Return the data below in full, matching every line exactly.

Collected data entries
=== Section Start ===
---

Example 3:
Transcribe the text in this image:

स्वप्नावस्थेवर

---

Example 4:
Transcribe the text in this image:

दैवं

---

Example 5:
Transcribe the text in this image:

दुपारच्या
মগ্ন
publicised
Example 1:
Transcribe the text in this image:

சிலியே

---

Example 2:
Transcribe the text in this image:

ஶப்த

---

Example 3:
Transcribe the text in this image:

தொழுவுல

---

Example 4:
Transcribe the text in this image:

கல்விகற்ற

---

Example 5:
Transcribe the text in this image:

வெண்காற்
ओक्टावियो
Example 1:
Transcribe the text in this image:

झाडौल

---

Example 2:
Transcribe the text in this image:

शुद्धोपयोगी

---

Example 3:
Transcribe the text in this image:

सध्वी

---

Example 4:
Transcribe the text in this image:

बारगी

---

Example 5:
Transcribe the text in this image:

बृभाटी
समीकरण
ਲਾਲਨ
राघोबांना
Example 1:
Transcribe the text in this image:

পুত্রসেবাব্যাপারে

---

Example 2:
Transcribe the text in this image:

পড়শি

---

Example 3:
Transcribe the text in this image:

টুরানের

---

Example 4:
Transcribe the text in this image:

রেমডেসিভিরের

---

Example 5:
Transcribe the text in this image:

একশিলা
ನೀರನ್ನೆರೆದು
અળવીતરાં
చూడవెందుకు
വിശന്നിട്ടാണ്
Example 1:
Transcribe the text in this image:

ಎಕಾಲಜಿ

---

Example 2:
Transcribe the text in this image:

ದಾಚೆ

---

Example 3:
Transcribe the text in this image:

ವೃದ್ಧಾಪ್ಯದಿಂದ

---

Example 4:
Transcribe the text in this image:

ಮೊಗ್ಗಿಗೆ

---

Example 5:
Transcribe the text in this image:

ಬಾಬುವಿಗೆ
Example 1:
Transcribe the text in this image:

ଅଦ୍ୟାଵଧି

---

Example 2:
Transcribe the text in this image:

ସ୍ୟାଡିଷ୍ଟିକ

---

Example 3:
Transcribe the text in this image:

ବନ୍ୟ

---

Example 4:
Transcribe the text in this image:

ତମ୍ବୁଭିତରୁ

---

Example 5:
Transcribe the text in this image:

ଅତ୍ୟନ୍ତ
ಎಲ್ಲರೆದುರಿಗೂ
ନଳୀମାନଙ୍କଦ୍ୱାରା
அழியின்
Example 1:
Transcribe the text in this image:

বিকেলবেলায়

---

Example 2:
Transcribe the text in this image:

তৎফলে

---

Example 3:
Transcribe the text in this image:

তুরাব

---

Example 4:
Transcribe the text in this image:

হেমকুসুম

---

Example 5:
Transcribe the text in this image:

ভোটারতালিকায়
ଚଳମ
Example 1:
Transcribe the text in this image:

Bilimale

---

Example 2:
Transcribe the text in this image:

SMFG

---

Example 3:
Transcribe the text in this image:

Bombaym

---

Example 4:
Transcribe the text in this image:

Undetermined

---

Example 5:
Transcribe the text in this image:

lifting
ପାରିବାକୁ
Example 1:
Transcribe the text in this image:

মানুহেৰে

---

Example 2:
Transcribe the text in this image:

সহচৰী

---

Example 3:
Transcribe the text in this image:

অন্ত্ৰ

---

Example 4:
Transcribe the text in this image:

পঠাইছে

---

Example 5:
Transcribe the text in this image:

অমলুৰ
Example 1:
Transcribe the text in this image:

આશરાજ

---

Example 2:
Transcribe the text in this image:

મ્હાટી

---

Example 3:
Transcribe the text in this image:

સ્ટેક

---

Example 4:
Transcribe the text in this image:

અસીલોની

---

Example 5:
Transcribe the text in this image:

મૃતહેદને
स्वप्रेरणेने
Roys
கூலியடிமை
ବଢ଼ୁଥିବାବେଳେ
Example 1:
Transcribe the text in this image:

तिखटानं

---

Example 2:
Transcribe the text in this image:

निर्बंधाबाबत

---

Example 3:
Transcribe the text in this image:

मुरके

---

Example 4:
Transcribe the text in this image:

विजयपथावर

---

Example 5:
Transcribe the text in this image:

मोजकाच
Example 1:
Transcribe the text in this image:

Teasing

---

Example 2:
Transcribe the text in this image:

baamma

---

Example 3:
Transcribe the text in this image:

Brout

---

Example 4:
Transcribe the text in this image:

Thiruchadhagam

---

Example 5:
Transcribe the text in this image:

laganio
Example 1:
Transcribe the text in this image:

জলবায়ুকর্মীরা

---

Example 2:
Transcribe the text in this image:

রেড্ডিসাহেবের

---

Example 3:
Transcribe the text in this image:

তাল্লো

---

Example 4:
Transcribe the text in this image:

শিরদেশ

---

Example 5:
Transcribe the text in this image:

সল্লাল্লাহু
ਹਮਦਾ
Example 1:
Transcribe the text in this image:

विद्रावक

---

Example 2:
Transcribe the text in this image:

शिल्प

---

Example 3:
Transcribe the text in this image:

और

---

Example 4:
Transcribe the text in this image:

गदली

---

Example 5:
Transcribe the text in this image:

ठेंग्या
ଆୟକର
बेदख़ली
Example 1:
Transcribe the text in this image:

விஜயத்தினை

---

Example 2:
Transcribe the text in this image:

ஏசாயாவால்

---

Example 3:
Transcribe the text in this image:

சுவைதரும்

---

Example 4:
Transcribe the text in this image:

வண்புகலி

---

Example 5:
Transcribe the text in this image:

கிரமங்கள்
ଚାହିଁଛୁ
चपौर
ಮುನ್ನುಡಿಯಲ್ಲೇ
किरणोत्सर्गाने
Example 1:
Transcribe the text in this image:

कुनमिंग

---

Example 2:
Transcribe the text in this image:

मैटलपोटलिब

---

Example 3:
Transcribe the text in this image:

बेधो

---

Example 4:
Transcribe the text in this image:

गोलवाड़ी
=== Section End ===
## [Problem solution]
---

Example 3:
Transcribe the text in this image:

स्वप्नावस्थेवर

---

Example 4:
Transcribe the text in this image:

दैवं

---

Example 5:
Transcribe the text in this image:

दुपारच्या
মগ্ন
publicised
Example 1:
Transcribe the text in this image:

சிலியே

---

Example 2:
Transcribe the text in this image:

ஶப்த

---

Example 3:
Transcribe the text in this image:

தொழுவுல

---

Example 4:
Transcribe the text in this image:

கல்விகற்ற

---

Example 5:
Transcribe the text in this image:

வெண்காற்
ओक्टावियो
Example 1:
Transcribe the text in this image:

झाडौल

---

Example 2:
Transcribe the text in this image:

शुद्धोपयोगी

---

Example 3:
Transcribe the text in this image:

सध्वी

---

Example 4:
Transcribe the text in this image:

बारगी

---

Example 5:
Transcribe the text in this image:

बृभाटी
समीकरण
ਲਾਲਨ
राघोबांना
Example 1:
Transcribe the text in this image:

পুত্রসেবাব্যাপারে

---

Example 2:
Transcribe the text in this image:

পড়শি

---

Example 3:
Transcribe the text in this image:

টুরানের

---

Example 4:
Transcribe the text in this image:

রেমডেসিভিরের

---

Example 5:
Transcribe the text in this image:

একশিলা
ನೀರನ್ನೆರೆದು
અળવીતરાં
చూడవెందుకు
വിശന്നിട്ടാണ്
Example 1:
Transcribe the text in this image:

ಎಕಾಲಜಿ

---

Example 2:
Transcribe the text in this image:

ದಾಚೆ

---

Example 3:
Transcribe the text in this image:

ವೃದ್ಧಾಪ್ಯದಿಂದ

---

Example 4:
Transcribe the text in this image:

ಮೊಗ್ಗಿಗೆ

---

Example 5:
Transcribe the text in this image:

ಬಾಬುವಿಗೆ
Example 1:
Transcribe the text in this image:

ଅଦ୍ୟାଵଧି

---

Example 2:
Transcribe the text in this image:

ସ୍ୟାଡିଷ୍ଟିକ

---

Example 3:
Transcribe the text in this image:

ବନ୍ୟ

---

Example 4:
Transcribe the text in this image:

ତମ୍ବୁଭିତରୁ

---

Example 5:
Transcribe the text in this image:

ଅତ୍ୟନ୍ତ
ಎಲ್ಲರೆದುರಿಗೂ
ନଳୀମାନଙ୍କଦ୍ୱାରା
அழியின்
Example 1:
Transcribe the text in this image:

বিকেলবেলায়

---

Example 2:
Transcribe the text in this image:

তৎফলে

---

Example 3:
Transcribe the text in this image:

তুরাব

---

Example 4:
Transcribe the text in this image:

হেমকুসুম

---

Example 5:
Transcribe the text in this image:

ভোটারতালিকায়
ଚଳମ
Example 1:
Transcribe the text in this image:

Bilimale

---

Example 2:
Transcribe the text in this image:

SMFG

---

Example 3:
Transcribe the text in this image:

Bombaym

---

Example 4:
Transcribe the text in this image:

Undetermined

---

Example 5:
Transcribe the text in this image:

lifting
ପାରିବାକୁ
Example 1:
Transcribe the text in this image:

মানুহেৰে

---

Example 2:
Transcribe the text in this image:

সহচৰী

---

Example 3:
Transcribe the text in this image:

অন্ত্ৰ

---

Example 4:
Transcribe the text in this image:

পঠাইছে

---

Example 5:
Transcribe the text in this image:

অমলুৰ
Example 1:
Transcribe the text in this image:

આશરાજ

---

Example 2:
Transcribe the text in this image:

મ્હાટી

---

Example 3:
Transcribe the text in this image:

સ્ટેક

---

Example 4:
Transcribe the text in this image:

અસીલોની

---

Example 5:
Transcribe the text in this image:

મૃતહેદને
स्वप्रेरणेने
Roys
கூலியடிமை
ବଢ଼ୁଥିବାବେଳେ
Example 1:
Transcribe the text in this image:

तिखटानं

---

Example 2:
Transcribe the text in this image:

निर्बंधाबाबत

---

Example 3:
Transcribe the text in this image:

मुरके

---

Example 4:
Transcribe the text in this image:

विजयपथावर

---

Example 5:
Transcribe the text in this image:

मोजकाच
Example 1:
Transcribe the text in this image:

Teasing

---

Example 2:
Transcribe the text in this image:

baamma

---

Example 3:
Transcribe the text in this image:

Brout

---

Example 4:
Transcribe the text in this image:

Thiruchadhagam

---

Example 5:
Transcribe the text in this image:

laganio
Example 1:
Transcribe the text in this image:

জলবায়ুকর্মীরা

---

Example 2:
Transcribe the text in this image:

রেড্ডিসাহেবের

---

Example 3:
Transcribe the text in this image:

তাল্লো

---

Example 4:
Transcribe the text in this image:

শিরদেশ

---

Example 5:
Transcribe the text in this image:

সল্লাল্লাহু
ਹਮਦਾ
Example 1:
Transcribe the text in this image:

विद्रावक

---

Example 2:
Transcribe the text in this image:

शिल्प

---

Example 3:
Transcribe the text in this image:

और

---

Example 4:
Transcribe the text in this image:

गदली

---

Example 5:
Transcribe the text in this image:

ठेंग्या
ଆୟକର
बेदख़ली
Example 1:
Transcribe the text in this image:

விஜயத்தினை

---

Example 2:
Transcribe the text in this image:

ஏசாயாவால்

---

Example 3:
Transcribe the text in this image:

சுவைதரும்

---

Example 4:
Transcribe the text in this image:

வண்புகலி

---

Example 5:
Transcribe the text in this image:

கிரமங்கள்
ଚାହିଁଛୁ
चपौर
ಮುನ್ನುಡಿಯಲ್ಲೇ
किरणोत्सर्गाने
Example 1:
Transcribe the text in this image:

कुनमिंग

---

Example 2:
Transcribe the text in this image:

मैटलपोटलिब

---

Example 3:
Transcribe the text in this image:

बेधो

---

Example 4:
Transcribe the text in this image:

गोलवाड़ी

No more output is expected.